▸ **Data under study**

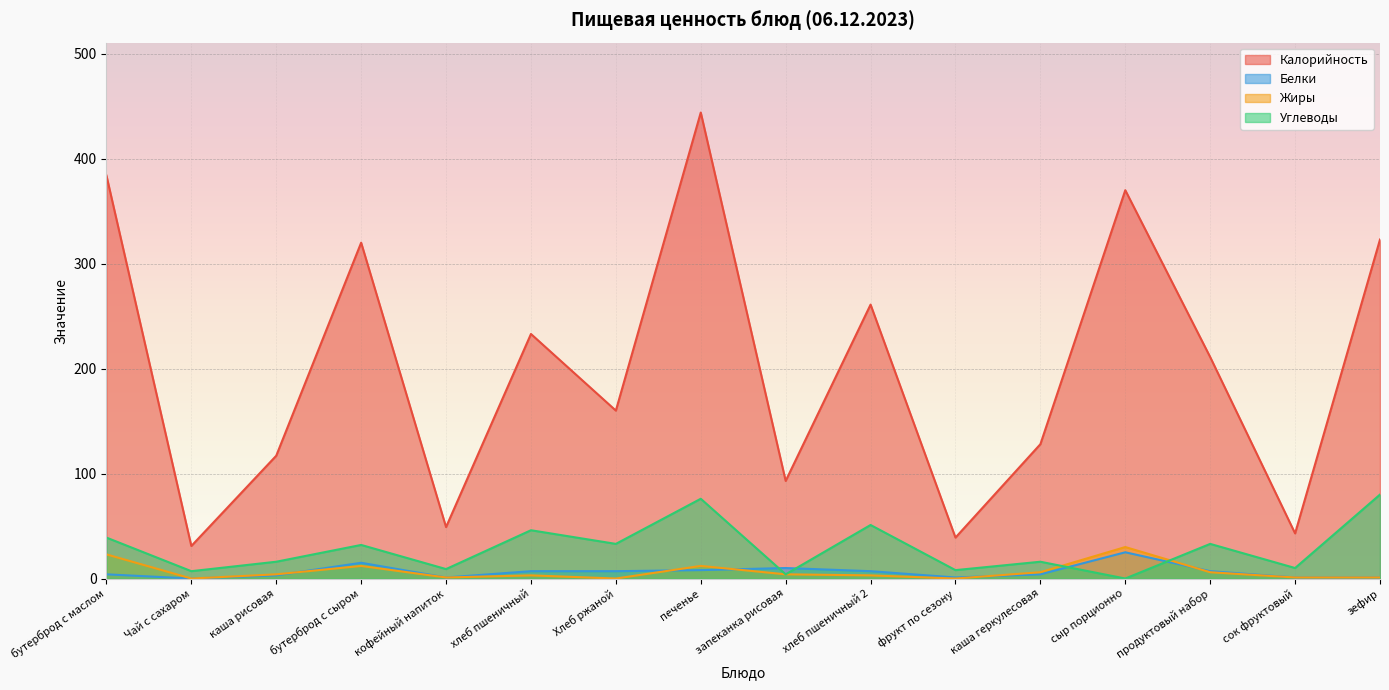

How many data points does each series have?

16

* * *

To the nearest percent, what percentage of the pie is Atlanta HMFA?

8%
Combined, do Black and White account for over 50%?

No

▸ **What is needed**
Locate each line of the records that contains the string "percent", matching case exactly, and copy those lines.

▸ **Task result**
To the nearest percent, what percentage of the pie is Atlanta HMFA?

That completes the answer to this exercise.